Deonísio Silva se concentra na versão dos personagens para relatar a crueza da guerra travada na América do Sul no século 19, ainda na época do Brasil Império

Mariza Santana

Especial para o Jornal Opção

“Não houve uma guerra; houve muitas guerras, milhares de guerras na Guerra do Paraguai. Milhares de retiradas foram feitas naquela Retirada da Laguna.” É dessa forma que o narrador do livro “Avante, soldados: para trás”, de autoria do escritor catarinense Deonísio da Silva, se refere àquela que foi a mais sangrenta guerra da história da América do Sul, ocorrida no século 19.

Essa guerra, de um lado opôs Brasil, Argentina e Uruguai, e de outro o Paraguai. Nosso país ainda era um império escravocrata sob o comando de D. Pedro II. O Paraguai era governado pelo presidente Francisco Solano López. Muitos estudiosos apontam que a Inglaterra tinha interesse nesse conflito bélico, pois emprestou dinheiro aos países da Tríplice Aliança. Algumas despesas das tropas brasileiras, inclusive, foram pagas com libra esterlina.

O fato é que irmãos sul-americanos se enfrentaram em batalhas de muita carnificina. O resultado foi um Paraguai destroçado, com grande parte da população masculina morta, um verdadeiro genocídio. Esta guerra é o cenário do premiado livro de Deonísio da Silva. O romance recebeu o Prêmio Internacional Casa de las Américas em 1992, por um júri composto por José Saramago, o único escritor da Língua Portuguesa que recebeu o Prêmio Nobel de Literatura, em 1998.

Na obra desfilam os personagens da coluna do exército comandada pelo coronel Carlos de Morais Camisão, que partiu do Rio de janeiro em 1865. Dois anos depois penetra em território paraguaio, mas é acossado pela tática de guerrilha dos inimigos, e por um adversário ainda mais impiedoso: o cólera. De um efetivo de 3 mil soldados, poucas centenas deles sobreviveram, resultando na Retirada da Laguna.

Ainda hoje me lembro do Monumento aos Heróis Retirantes, que visitei ainda criança, erigido no município de Monte Alegre de Minas, onde estão enterrados cinco soldados que morreram no local em 1867, vítimas de varíola. Uma vez um colega jornalista ironizou, para me chatear: um monumento para desertores de guerra, como isso é possível?. Sim, mas mesmo assim heróis, respondi.

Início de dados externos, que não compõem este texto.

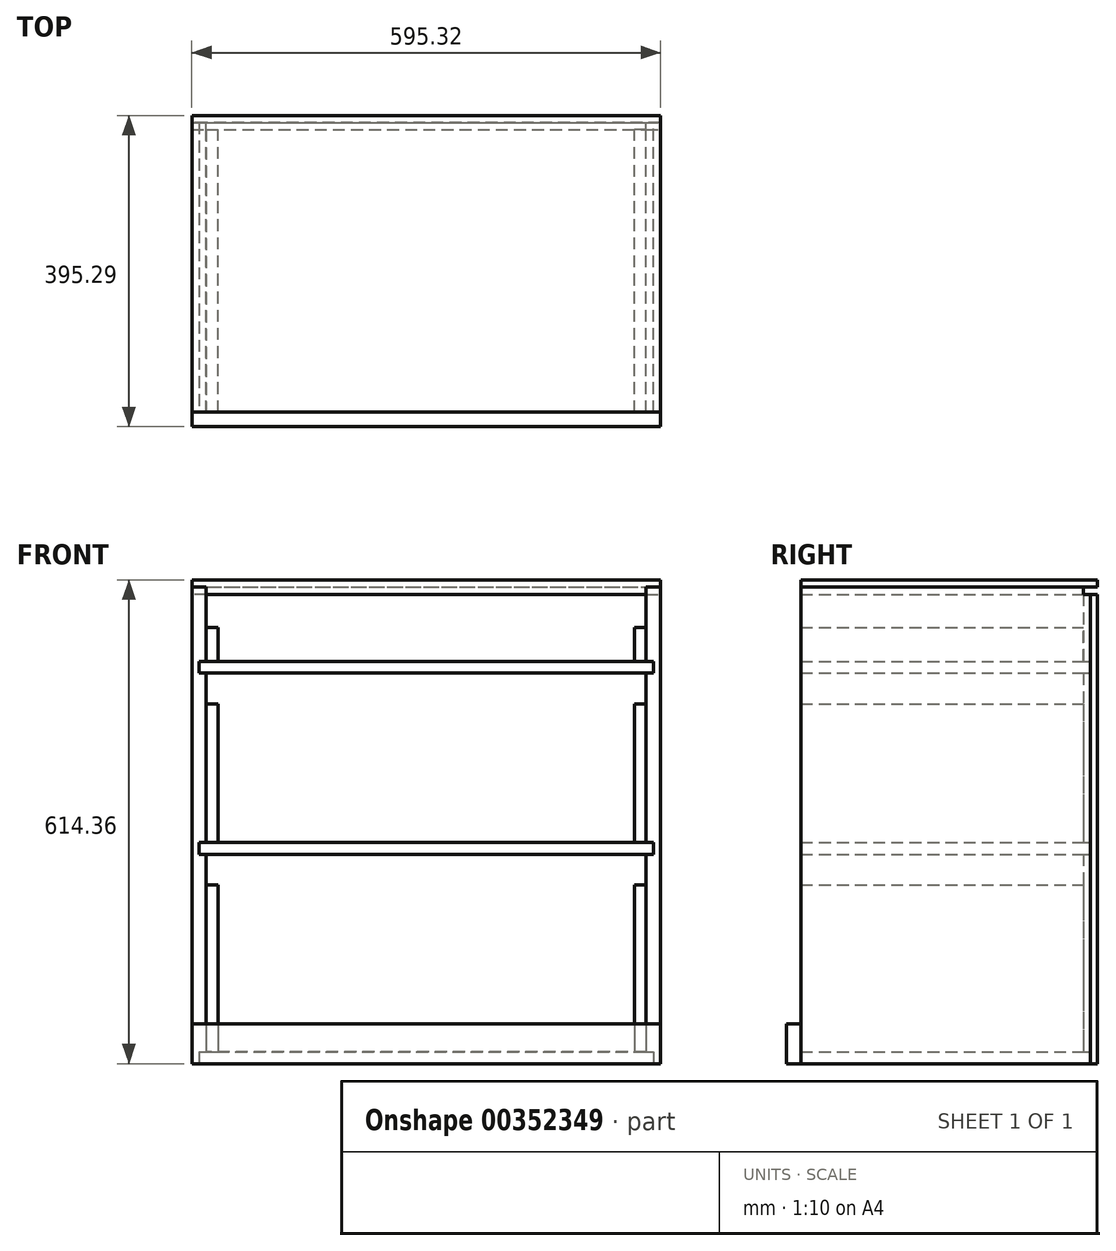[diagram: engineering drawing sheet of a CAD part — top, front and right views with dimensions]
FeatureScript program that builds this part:
annotation { "Feature Type Name" : "Feature", "Feature Type Description" : "" }
export const myFeature = defineFeature(function(context is Context, id is Id, definition is map)
    precondition{}
    {
        {
            var Q0;
            Q0=qCreatedBy(makeId("Top.planeOp"),FACE);
            var sketch = newSketch(context, id + "F0", { "sketchPlane" : qUnion([Q0])});
            skLineSegment(sketch, "E0.bottom", {"start": v(-266.7, 177.8) * mm, "end": v(266.7, 177.8) * mm, "construction": true});
            skLineSegment(sketch, "E0.top", {"start": v(-266.7, -177.8) * mm, "end": v(266.7, -177.8) * mm, "construction": true});
            skLineSegment(sketch, "E0.left", {"start": v(-266.7, 177.8) * mm, "end": v(-266.7, -177.8) * mm, "construction": true});
            skLineSegment(sketch, "E0.right", {"start": v(266.7, 177.8) * mm, "end": v(266.7, -177.8) * mm, "construction": true});
            skLineSegment(sketch, "E1", {"start": v(-297.66, 199.23) * mm, "end": v(-297.66, 190.1) * mm});
            skLineSegment(sketch, "E2", {"start": v(-297.66, 190.1) * mm, "end": v(-279.4, 190.1) * mm});
            skLineSegment(sketch, "E3", {"start": v(-279.4, 190.1) * mm, "end": v(-279.4, 180.97) * mm});
            skLineSegment(sketch, "E4.MirrorCS", {"start": v(279.4, 190.1) * mm, "end": v(279.4, 180.97) * mm});
            skLineSegment(sketch, "E5.MirrorCS", {"start": v(297.66, 199.23) * mm, "end": v(297.66, 190.1) * mm});
            skLineSegment(sketch, "E6.MirrorCS", {"start": v(297.66, 190.1) * mm, "end": v(279.4, 190.1) * mm});
            skLineSegment(sketch, "E7", {"start": v(-297.66, 199.23) * mm, "end": v(297.66, 199.23) * mm});
            skLineSegment(sketch, "E8", {"start": v(-279.4, 180.97) * mm, "end": v(279.4, 180.97) * mm});
            skLineSegment(sketch, "E9.bottom", {"start": v(-297.66, -196.06) * mm, "end": v(297.66, -196.06) * mm});
            skLineSegment(sketch, "E9.top", {"start": v(-297.66, -177.8) * mm, "end": v(297.66, -177.8) * mm});
            skLineSegment(sketch, "E9.left", {"start": v(-297.66, -196.06) * mm, "end": v(-297.66, -177.8) * mm});
            skLineSegment(sketch, "E9.right", {"start": v(297.66, -196.06) * mm, "end": v(297.66, -177.8) * mm});
            skSolve(sketch);
        }
        {
            var Q0;
            Q0=qCreatedBy(makeId("Top.planeOp"),FACE);
            var sketch = newSketch(context, id + "F1", { "sketchPlane" : qUnion([Q0])});
            skLineSegment(sketch, "E10.bottom", {"start": v(-297.66, 190.1) * mm, "end": v(-279.4, 190.1) * mm});
            skLineSegment(sketch, "E10.top", {"start": v(-297.66, -177.8) * mm, "end": v(-279.4, -177.8) * mm});
            skLineSegment(sketch, "E10.left", {"start": v(-297.66, 190.1) * mm, "end": v(-297.66, -177.8) * mm});
            skLineSegment(sketch, "E10.right", {"start": v(-279.4, 190.1) * mm, "end": v(-279.4, -177.8) * mm});
            skLineSegment(sketch, "E11.MirrorCS", {"start": v(297.66, -177.8) * mm, "end": v(279.4, -177.8) * mm});
            skLineSegment(sketch, "E12.MirrorCS", {"start": v(297.66, 190.1) * mm, "end": v(279.4, 190.1) * mm});
            skLineSegment(sketch, "E13.MirrorCS", {"start": v(297.66, 190.1) * mm, "end": v(297.66, -177.8) * mm});
            skLineSegment(sketch, "E14.MirrorCS", {"start": v(279.4, 190.1) * mm, "end": v(279.4, -177.8) * mm});
            skSolve(sketch);
        }
        {
            var Q0;
            Q0=qCreatedBy(makeId("Front.planeOp"),FACE);
            var sketch = newSketch(context, id + "F2", { "sketchPlane" : qUnion([Q0])});
            skLineSegment(sketch, "E15.bottom", {"start": v(-288.53, 15.08) * mm, "end": v(288.53, 15.08) * mm});
            skLineSegment(sketch, "E15.top", {"start": v(-288.53, 0) * mm, "end": v(288.53, 0) * mm});
            skLineSegment(sketch, "E15.left", {"start": v(-288.53, 15.08) * mm, "end": v(-288.53, 0) * mm});
            skLineSegment(sketch, "E15.right", {"start": v(288.53, 15.08) * mm, "end": v(288.53, 0) * mm});
            skLineSegment(sketch, "E16.bottom", {"start": v(-288.53, 280.99) * mm, "end": v(288.53, 280.99) * mm});
            skLineSegment(sketch, "E16.top", {"start": v(-288.53, 265.9) * mm, "end": v(288.53, 265.9) * mm});
            skLineSegment(sketch, "E16.left", {"start": v(-288.53, 280.99) * mm, "end": v(-288.53, 265.9) * mm});
            skLineSegment(sketch, "E16.right", {"start": v(288.53, 280.99) * mm, "end": v(288.53, 265.9) * mm});
            skLineSegment(sketch, "E17.bottom", {"start": v(-288.53, 511.18) * mm, "end": v(288.53, 511.18) * mm});
            skLineSegment(sketch, "E17.top", {"start": v(-288.53, 496.1) * mm, "end": v(288.53, 496.1) * mm});
            skLineSegment(sketch, "E17.left", {"start": v(-288.53, 511.18) * mm, "end": v(-288.53, 496.1) * mm});
            skLineSegment(sketch, "E17.right", {"start": v(288.53, 511.18) * mm, "end": v(288.53, 496.1) * mm});
            skLineSegment(sketch, "E18", {"start": v(-288.53, 605.23) * mm, "end": v(288.53, 605.23) * mm, "construction": true});
            skSolve(sketch);
        }
        {
            var Q0;
            Q0=qCreatedBy(makeId("Front.planeOp"),FACE);
            var sketch = newSketch(context, id + "F3", { "sketchPlane" : qUnion([Q0])});
            skLineSegment(sketch, "E19", {"start": v(-297.66, 614.36) * mm, "end": v(-297.66, 605.23) * mm});
            skLineSegment(sketch, "E20", {"start": v(-297.66, 605.23) * mm, "end": v(-279.4, 605.23) * mm});
            skLineSegment(sketch, "E21", {"start": v(-279.4, 605.23) * mm, "end": v(-279.4, 596.1) * mm});
            skLineSegment(sketch, "E22.MirrorCS", {"start": v(279.4, 605.23) * mm, "end": v(279.4, 596.1) * mm});
            skLineSegment(sketch, "E23.MirrorCS", {"start": v(297.66, 605.23) * mm, "end": v(279.4, 605.23) * mm});
            skLineSegment(sketch, "E24.MirrorCS", {"start": v(297.66, 614.36) * mm, "end": v(297.66, 605.23) * mm});
            skLineSegment(sketch, "E25", {"start": v(-297.66, 614.36) * mm, "end": v(297.66, 614.36) * mm});
            skLineSegment(sketch, "E26", {"start": v(-279.4, 596.1) * mm, "end": v(279.4, 596.1) * mm});
            skSolve(sketch);
        }
        {
            var Q0;
            Q0=qCreatedBy(makeId("Front.planeOp"),FACE);
            var sketch = newSketch(context, id + "F4", { "sketchPlane" : qUnion([Q0])});
            skLineSegment(sketch, "E27.bottom", {"start": v(-279.4, 227.01) * mm, "end": v(-264.32, 227.01) * mm});
            skLineSegment(sketch, "E27.top", {"start": v(-279.4, 15.08) * mm, "end": v(-264.32, 15.08) * mm});
            skLineSegment(sketch, "E27.left", {"start": v(-279.4, 227.01) * mm, "end": v(-279.4, 15.08) * mm});
            skLineSegment(sketch, "E27.right", {"start": v(-264.32, 227.01) * mm, "end": v(-264.32, 15.08) * mm});
            skLineSegment(sketch, "E28.bottom", {"start": v(-279.4, 457.2) * mm, "end": v(-264.32, 457.2) * mm});
            skLineSegment(sketch, "E28.top", {"start": v(-279.4, 280.99) * mm, "end": v(-264.32, 280.99) * mm});
            skLineSegment(sketch, "E28.left", {"start": v(-279.4, 457.2) * mm, "end": v(-279.4, 280.99) * mm});
            skLineSegment(sketch, "E28.right", {"start": v(-264.32, 457.2) * mm, "end": v(-264.32, 280.99) * mm});
            skLineSegment(sketch, "E29.bottom", {"start": v(-279.4, 511.18) * mm, "end": v(-264.32, 511.18) * mm});
            skLineSegment(sketch, "E29.top", {"start": v(-279.4, 554.04) * mm, "end": v(-264.32, 554.04) * mm});
            skLineSegment(sketch, "E29.left", {"start": v(-279.4, 511.18) * mm, "end": v(-279.4, 554.04) * mm});
            skLineSegment(sketch, "E29.right", {"start": v(-264.32, 511.18) * mm, "end": v(-264.32, 554.04) * mm});
            skLineSegment(sketch, "E30.MirrorCS", {"start": v(279.4, 280.99) * mm, "end": v(264.32, 280.99) * mm});
            skLineSegment(sketch, "E31.MirrorCS", {"start": v(279.4, 457.2) * mm, "end": v(264.32, 457.2) * mm});
            skLineSegment(sketch, "E32.MirrorCS", {"start": v(279.4, 15.08) * mm, "end": v(264.32, 15.08) * mm});
            skLineSegment(sketch, "E33.MirrorCS", {"start": v(279.4, 554.04) * mm, "end": v(264.32, 554.04) * mm});
            skLineSegment(sketch, "E34.MirrorCS", {"start": v(279.4, 511.18) * mm, "end": v(264.32, 511.18) * mm});
            skLineSegment(sketch, "E35.MirrorCS", {"start": v(279.4, 227.01) * mm, "end": v(264.32, 227.01) * mm});
            skLineSegment(sketch, "E36.MirrorCS", {"start": v(264.32, 227.01) * mm, "end": v(264.32, 15.08) * mm});
            skLineSegment(sketch, "E37.MirrorCS", {"start": v(279.4, 227.01) * mm, "end": v(279.4, 15.08) * mm});
            skLineSegment(sketch, "E38.MirrorCS", {"start": v(264.32, 511.18) * mm, "end": v(264.32, 554.04) * mm});
            skLineSegment(sketch, "E39.MirrorCS", {"start": v(279.4, 511.18) * mm, "end": v(279.4, 554.04) * mm});
            skLineSegment(sketch, "E40.MirrorCS", {"start": v(264.32, 457.2) * mm, "end": v(264.32, 280.99) * mm});
            skLineSegment(sketch, "E41.MirrorCS", {"start": v(279.4, 457.2) * mm, "end": v(279.4, 280.99) * mm});
            skLineSegment(sketch, "E42", {"start": v(-279.4, 457.2) * mm, "end": v(-279.4, 496.1) * mm, "construction": true});
            skLineSegment(sketch, "E43", {"start": v(-279.4, 227.01) * mm, "end": v(-279.4, 265.9) * mm, "construction": true});
            skSolve(sketch);
        }
        {
            var Q0;
            Q0=qCreatedBy(makeId("Right.planeOp"),FACE);
            var sketch = newSketch(context, id + "F5", { "sketchPlane" : qUnion([Q0])});
            skLineSegment(sketch, "E44.bottom", {"start": v(180.97, 596.1) * mm, "end": v(199.23, 596.1) * mm});
            skLineSegment(sketch, "E44.top", {"start": v(180.97, 605.23) * mm, "end": v(199.23, 605.23) * mm});
            skLineSegment(sketch, "E44.left", {"start": v(180.97, 596.1) * mm, "end": v(180.97, 605.23) * mm});
            skLineSegment(sketch, "E44.right", {"start": v(199.23, 596.1) * mm, "end": v(199.23, 605.23) * mm});
            skSolve(sketch);
        }
        {
            var Q0;
            Q0=makeQuery(id+"F1.imprint","IMPRINT",FACE,{"disambiguationData":[TD([[makeQuery(id+"F1.imprint","IMPRINT",EDGE,{"derivedFrom":sQuery(id+"F1.wireOp",EDGE,"E10.bottom")}),-1.0]])]});
            var Q1;
            Q1=makeQuery(id+"F1.imprint","IMPRINT",FACE,{"disambiguationData":[TD([[makeQuery(id+"F1.imprint","IMPRINT",EDGE,{"derivedFrom":sQuery(id+"F1.wireOp",EDGE,"E11.MirrorCS")}),-1.0]])]});
            var Q2;
            Q2=makeQuery(id+"F0.imprint","IMPRINT",FACE,{"disambiguationData":[TD([[makeQuery(id+"F0.imprint","IMPRINT",EDGE,{"derivedFrom":sQuery(id+"F0.wireOp",EDGE,"E1")}),1.0]])]});
            extrude(context, id + "F6", {"entities" : qUnion([Q0, Q1, Q2]), "depth" : 605.23 * mm});
        }
        {
            var Q0;
            Q0=makeQuery(id+"F0.imprint","IMPRINT",FACE,{"disambiguationData":[TD([[makeQuery(id+"F0.imprint","IMPRINT",EDGE,{"derivedFrom":sQuery(id+"F0.wireOp",EDGE,"E9.bottom")}),1.0]])]});
            extrude(context, id + "F7", {"entities" : qUnion([Q0]), "depth" : 50.8 * mm});
        }
        {
            var Q0;
            Q0 = qSketchRegion(id + "F2", true);
            extrude(context, id + "F8", {"entities" : qUnion([Q0]), "operationType" : NewBodyOperationType.REMOVE, "oppositeDirection" : true, "depth" : 190.1 * mm, "hasSecondDirection" : true, "secondDirectionOppositeDirection" : false, "secondDirectionDepth" : 177.8 * mm});
        }
        {
            var Q0;
            Q0 = qSketchRegion(id + "F2", true);
            var Q1;
            Q1=makeQuery(id+"F8.boolean.opBoolean","MERGE",FACE,{"derivedFrom":[makeQuery(id+"F6.opExtrude","SWEPT_FACE",FACE,{"disambiguationData":[OSD([sQuery(id+"F0.wireOp",EDGE,"E2")])]}),makeQuery(id+"F6.opExtrude","SWEPT_FACE",FACE,{"disambiguationData":[OSD([sQuery(id+"F0.wireOp",EDGE,"E6.MirrorCS")])]}),makeQuery(id+"F8.opExtrude","CAP_FACE",FACE,{"disambiguationData":[OSD([sQuery(id+"F2.wireOp",EDGE,"E15.bottom"),sQuery(id+"F2.wireOp",EDGE,"E15.top"),sQuery(id+"F2.wireOp",EDGE,"E15.left"),sQuery(id+"F2.wireOp",EDGE,"E15.right")])],"isStart":false}),makeQuery(id+"F8.opExtrude","CAP_FACE",FACE,{"disambiguationData":[OSD([sQuery(id+"F2.wireOp",EDGE,"E16.bottom"),sQuery(id+"F2.wireOp",EDGE,"E16.top"),sQuery(id+"F2.wireOp",EDGE,"E16.left"),sQuery(id+"F2.wireOp",EDGE,"E16.right")])],"isStart":false}),makeQuery(id+"F8.opExtrude","CAP_FACE",FACE,{"disambiguationData":[OSD([sQuery(id+"F2.wireOp",EDGE,"E17.bottom"),sQuery(id+"F2.wireOp",EDGE,"E17.top"),sQuery(id+"F2.wireOp",EDGE,"E17.left"),sQuery(id+"F2.wireOp",EDGE,"E17.right")])],"isStart":false})]});
            var Q2;
            Q2=makeQuery(id+"F7.opExtrude","SWEPT_FACE",FACE,{"disambiguationData":[OSD([sQuery(id+"F0.wireOp",EDGE,"E9.top")])]});
            extrude(context, id + "F9", {"entities" : qUnion([Q0]), "endBoundEntityFace" : qUnion([Q1]), "depth" : 177.8 * mm, "hasSecondDirection" : true, "secondDirectionOppositeDirection" : true, "secondDirectionBoundEntityFace" : qUnion([Q2]), "secondDirectionDepth" : 190.1 * mm});
        }
        {
            var Q0;
            Q0 = qSketchRegion(id + "F3", true);
            extrude(context, id + "F10", {"entities" : qUnion([Q0]), "depth" : 177.8 * mm, "hasSecondDirection" : true, "secondDirectionOppositeDirection" : true, "secondDirectionDepth" : 199.23 * mm});
        }
        {
            var Q0;
            Q0 = qSketchRegion(id + "F5", true);
            var Q1;
            Q1=makeQuery(id+"F10.opExtrude","SWEPT_FACE",FACE,{"disambiguationData":[OSD([sQuery(id+"F3.wireOp",EDGE,"E19")])]});
            var Q2;
            Q2=makeQuery(id+"F10.opExtrude","SWEPT_FACE",FACE,{"disambiguationData":[OSD([sQuery(id+"F3.wireOp",EDGE,"E24.MirrorCS")])]});
            extrude(context, id + "F11", {"entities" : qUnion([Q0]), "operationType" : NewBodyOperationType.REMOVE, "endBound" : BoundingType.UP_TO_SURFACE, "oppositeDirection" : true, "endBoundEntityFace" : qUnion([Q1]), "depth" : 127 * mm, "hasSecondDirection" : true, "secondDirectionBound" : SecondDirectionBoundingType.UP_TO_SURFACE, "secondDirectionOppositeDirection" : false, "secondDirectionBoundEntityFace" : qUnion([Q2]), "secondDirectionDepth" : 127 * mm});
        }
        {
            var Q0;
            Q0 = qSketchRegion(id + "F4", true);
            extrude(context, id + "F12", {"entities" : qUnion([Q0]), "depth" : 177.8 * mm, "hasSecondDirection" : true, "secondDirectionOppositeDirection" : true, "secondDirectionDepth" : 180.97 * mm});
        }
    });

Deonísio da Silva: escritor | Foto: Reprodução

O local em Minas Gerais é conhecido como Bexigueiro, já que a varíola era conhecida também naquela época como bexiga. O monumento relembra a saga desses soldados, que fugiram (ou melhor, se retiraram) da Guerra do Paraguai. Muitos morreram acossados pela fome e por doenças. Ficou marcada na minha memória a panelinha de um dos soldados, que ainda jazia naquelas plagas mineiras, lembrando a tristeza da derrota e o infortúnio da epidemia. Retratava ainda como a vida humana é efêmera.

Mas reminiscências da infância à parte, na obra Deonísio da Silva não se prende a relatar grandes batalhas e táticas militares. Prefere apresentar a insanidade da guerra por meio das impressões dos que a viveram em terras mato-grossenses, como o coronel Camisão, o engenheiro francês que constrói e destrói pontes, a guerreira paraguaia Mercedes que se torna amante do inimigo, e o narrador anônimo que sobrevive às batalhas e é o responsável por concluir esse relato distinto de uma guerra insana. (E qual não seria?)

Em muitos momentos os personagens filosofam sobre o sentido da vida e da guerra, sobre o medo da morte. “O medo viaja conosco. Nossos soldados são cheios de superstição e leem a natureza ao modo deles (…) Não enfrentam um inimigo humano, visível, palpável, um exército de carne e osso. Enfrentam contingentes de sombras”, relata o autor.

Assim, as atrocidades da batalha são narradas, não de uma forma linear, mas a partir dos olhos dos soldados, da inimiga paraguaia, do narrador que permanece anônimo. Ficamos tristes com o destino do coronel Camisão, que apesar da patente superior, é romântico, corajoso e ético. Muitas vezes ele se revolta com as práticas desumanas adotadas pelos seus soldados contra os inimigos.

“Avante, Soldados: Para Trás” é um romance tocante, introspectivo e sensível, que causa impacto no leitor diante da brutalidade da guerra e dos homens. Obra, de fato, merecedora de um prêmio internacional.

Mariza Santana, jornalista e crítica literária, é colaboradora do Jornal Opção.